• _抜粋_
【スキーマ療法入門】:認知行動療法の「一つの発展形=スキーマ療法」がよく分かる良書! -おすすめの心理療法本のご紹介-
心理療法において、極めて大きな位置を占めている認知行動療法。
この認知行動療法の一種の発展形として【スキーマ療法】という心理療法があります。
認知行動療法と比べ、それ程著名ではないかも知れませんね。
けれども、とても興味深い心理療法だな、と思います。
今回は、この【スキーマ療法】について、伊藤絵美氏らによって著されたとても分かりやすい良書「スキーマ療法入門 理論と事例で学ぶスキーマ療法の基礎と応用」を元に、その内容をご紹介したいと思います。
さて、スキーマ療法とは?
アメリカの臨床心理学者(認知行動療法の経験が長い方です)であるジェフリー・ヤング氏が1990年代に提唱されました。
認知行動療法では、「自動思考」という、いわば日常での偏った思考や信念を対象とするのに対し、スキーマ療法では、より深いレベルにある「スキーマ=認知構造」に焦点を当てることが特徴です。

• _提供データ_
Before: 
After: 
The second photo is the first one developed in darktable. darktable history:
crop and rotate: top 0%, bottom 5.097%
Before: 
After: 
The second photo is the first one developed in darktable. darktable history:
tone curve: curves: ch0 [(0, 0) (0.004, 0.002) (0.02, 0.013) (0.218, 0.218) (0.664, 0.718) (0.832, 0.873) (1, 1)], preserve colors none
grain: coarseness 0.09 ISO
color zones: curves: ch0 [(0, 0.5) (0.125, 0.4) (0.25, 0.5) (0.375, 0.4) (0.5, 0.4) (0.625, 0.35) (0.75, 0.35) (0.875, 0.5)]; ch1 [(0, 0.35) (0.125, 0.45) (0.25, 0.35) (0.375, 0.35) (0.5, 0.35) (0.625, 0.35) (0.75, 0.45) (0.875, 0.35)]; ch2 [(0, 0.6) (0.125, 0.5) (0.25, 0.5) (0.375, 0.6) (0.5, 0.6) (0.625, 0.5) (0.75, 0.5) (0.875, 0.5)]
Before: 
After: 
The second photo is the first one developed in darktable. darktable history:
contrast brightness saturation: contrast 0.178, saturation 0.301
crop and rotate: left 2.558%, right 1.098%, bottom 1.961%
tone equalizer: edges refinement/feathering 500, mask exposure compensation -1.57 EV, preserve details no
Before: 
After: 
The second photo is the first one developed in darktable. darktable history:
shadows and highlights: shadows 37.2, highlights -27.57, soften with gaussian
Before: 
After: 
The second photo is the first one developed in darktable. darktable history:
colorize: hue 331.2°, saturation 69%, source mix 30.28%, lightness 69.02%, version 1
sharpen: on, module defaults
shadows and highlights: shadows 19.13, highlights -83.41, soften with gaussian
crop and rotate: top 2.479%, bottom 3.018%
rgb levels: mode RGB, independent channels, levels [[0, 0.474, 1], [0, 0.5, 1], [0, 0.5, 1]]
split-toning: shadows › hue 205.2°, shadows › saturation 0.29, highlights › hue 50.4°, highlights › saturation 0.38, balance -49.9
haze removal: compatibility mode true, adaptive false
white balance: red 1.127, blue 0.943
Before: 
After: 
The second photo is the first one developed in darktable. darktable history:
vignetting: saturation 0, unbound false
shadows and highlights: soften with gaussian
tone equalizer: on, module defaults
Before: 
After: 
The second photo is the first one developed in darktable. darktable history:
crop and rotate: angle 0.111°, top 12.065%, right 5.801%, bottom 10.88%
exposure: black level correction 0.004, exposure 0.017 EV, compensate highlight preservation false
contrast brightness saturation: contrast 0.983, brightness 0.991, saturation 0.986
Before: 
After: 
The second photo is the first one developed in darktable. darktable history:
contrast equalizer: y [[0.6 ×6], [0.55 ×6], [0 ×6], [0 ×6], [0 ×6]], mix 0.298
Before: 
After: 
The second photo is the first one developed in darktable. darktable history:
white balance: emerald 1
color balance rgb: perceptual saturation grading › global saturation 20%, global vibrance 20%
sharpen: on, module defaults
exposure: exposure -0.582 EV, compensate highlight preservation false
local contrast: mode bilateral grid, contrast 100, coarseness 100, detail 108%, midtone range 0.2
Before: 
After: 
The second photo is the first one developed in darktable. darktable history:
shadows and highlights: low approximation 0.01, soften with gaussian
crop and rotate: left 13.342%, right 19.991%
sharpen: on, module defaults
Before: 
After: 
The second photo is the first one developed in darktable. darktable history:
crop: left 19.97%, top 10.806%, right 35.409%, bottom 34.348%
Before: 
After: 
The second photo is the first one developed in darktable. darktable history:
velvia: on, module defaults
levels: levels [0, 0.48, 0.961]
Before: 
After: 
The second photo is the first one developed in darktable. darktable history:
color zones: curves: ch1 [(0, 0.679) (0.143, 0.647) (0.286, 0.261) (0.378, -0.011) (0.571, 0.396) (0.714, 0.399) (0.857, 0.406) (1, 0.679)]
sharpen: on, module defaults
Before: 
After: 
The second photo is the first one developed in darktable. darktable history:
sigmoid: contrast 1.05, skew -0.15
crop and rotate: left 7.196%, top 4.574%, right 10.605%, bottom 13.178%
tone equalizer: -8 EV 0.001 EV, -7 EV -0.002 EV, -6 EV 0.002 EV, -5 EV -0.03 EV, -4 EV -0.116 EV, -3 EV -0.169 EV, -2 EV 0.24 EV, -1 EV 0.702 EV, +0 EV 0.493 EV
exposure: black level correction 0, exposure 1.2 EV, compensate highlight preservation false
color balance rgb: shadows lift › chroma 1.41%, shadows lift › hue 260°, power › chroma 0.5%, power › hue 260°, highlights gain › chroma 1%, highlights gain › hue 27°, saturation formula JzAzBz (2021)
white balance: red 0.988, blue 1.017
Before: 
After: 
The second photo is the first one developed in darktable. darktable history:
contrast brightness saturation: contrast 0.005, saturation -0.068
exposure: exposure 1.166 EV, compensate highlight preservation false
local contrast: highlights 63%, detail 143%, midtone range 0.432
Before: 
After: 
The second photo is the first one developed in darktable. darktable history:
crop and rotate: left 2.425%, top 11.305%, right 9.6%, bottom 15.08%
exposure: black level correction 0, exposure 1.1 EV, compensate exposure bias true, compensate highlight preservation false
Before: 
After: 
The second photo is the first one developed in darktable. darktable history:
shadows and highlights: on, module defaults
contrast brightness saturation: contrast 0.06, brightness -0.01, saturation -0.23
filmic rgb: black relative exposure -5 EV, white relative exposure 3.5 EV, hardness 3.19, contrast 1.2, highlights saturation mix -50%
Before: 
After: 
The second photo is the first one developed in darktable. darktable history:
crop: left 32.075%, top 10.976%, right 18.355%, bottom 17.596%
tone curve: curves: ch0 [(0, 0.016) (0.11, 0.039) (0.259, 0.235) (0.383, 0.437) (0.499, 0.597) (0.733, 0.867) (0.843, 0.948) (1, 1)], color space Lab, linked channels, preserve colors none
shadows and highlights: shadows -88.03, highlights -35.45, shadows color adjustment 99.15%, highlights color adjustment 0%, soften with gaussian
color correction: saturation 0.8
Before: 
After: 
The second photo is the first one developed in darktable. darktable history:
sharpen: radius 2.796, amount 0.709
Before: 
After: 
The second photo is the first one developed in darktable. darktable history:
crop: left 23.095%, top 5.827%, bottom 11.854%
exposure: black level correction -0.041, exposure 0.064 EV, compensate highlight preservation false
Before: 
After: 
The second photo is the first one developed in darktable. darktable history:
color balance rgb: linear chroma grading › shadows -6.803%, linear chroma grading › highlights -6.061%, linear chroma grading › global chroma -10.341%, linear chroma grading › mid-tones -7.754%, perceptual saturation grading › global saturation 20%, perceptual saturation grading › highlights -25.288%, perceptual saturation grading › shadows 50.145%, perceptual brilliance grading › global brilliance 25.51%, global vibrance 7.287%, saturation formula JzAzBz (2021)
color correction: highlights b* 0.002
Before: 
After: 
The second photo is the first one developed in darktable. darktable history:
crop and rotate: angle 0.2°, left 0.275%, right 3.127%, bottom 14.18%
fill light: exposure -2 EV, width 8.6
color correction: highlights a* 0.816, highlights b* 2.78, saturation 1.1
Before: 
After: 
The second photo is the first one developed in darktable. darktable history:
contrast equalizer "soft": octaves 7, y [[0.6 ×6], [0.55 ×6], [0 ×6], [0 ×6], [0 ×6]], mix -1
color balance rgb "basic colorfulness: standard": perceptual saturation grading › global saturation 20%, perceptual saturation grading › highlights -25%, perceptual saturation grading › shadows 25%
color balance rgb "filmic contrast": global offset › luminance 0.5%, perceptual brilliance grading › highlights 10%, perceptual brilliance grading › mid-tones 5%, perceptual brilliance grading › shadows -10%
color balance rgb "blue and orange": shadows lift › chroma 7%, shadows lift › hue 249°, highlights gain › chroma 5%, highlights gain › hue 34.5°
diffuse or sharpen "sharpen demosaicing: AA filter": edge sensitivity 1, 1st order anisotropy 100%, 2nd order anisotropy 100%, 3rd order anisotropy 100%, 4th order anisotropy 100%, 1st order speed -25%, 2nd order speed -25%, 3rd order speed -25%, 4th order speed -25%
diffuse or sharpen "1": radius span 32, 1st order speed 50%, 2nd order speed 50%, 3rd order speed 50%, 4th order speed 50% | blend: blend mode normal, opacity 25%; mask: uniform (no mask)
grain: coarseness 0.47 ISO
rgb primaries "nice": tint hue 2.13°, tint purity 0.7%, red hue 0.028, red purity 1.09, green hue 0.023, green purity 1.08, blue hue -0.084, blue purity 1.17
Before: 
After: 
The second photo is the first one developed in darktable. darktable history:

• _作業内容_
1) スキーマ療法の文章のうち、「認知行動療法では、『自動思考』という」で始まる段落を、主な事実を残して箇条書きに短くまとめる。
2) スキーマ療法の文章によると、スキーマ療法は誰がいつ提唱したか。
3) スキーマ療法の文章を、最後の文の後から続けて書く。

• _結果_
1)
- 認知行動療法は「自動思考」(日常での偏った思考や信念)を対象とする。
- スキーマ療法は、より深いレベルにある「スキーマ=認知構造」に焦点を当てる。

2) アメリカの臨床心理学者ジェフリー・ヤング氏が1990年代に提唱した。

3)
まあ、そうは言いながらも、両者の境界線をきっちりと区切ることは難しく、お互いがお互いの領域までを対象とはしていますけどね。主な対象領域の違いがある、といったところです。
もう少し「スキーマ」について詳しく説明します。
スキーマとは、自動思考の背景にある、その人なりの認知構造であり、その人なりの「ものの見方」「価値観」「信念」「思い込み」のことです。
私たちが生まれ、育ち、生きている間に学習し、その人にとって「当然のこと」として構造化された認知のことなのです。
このような「スキーマ」に気づき、解消していくことが、この心理療法で行われているのです。
スキーマ療法を提唱したジェフリー・ヤング氏が、認知行動療法経験が長かったということ、ヤング氏の本を翻訳・そして本書を執筆された(編著です)伊藤絵美氏も多くの認知行動療法本を執筆されている方であることから、本スキーマ療法の基本は認知行動療法にある、と言えます。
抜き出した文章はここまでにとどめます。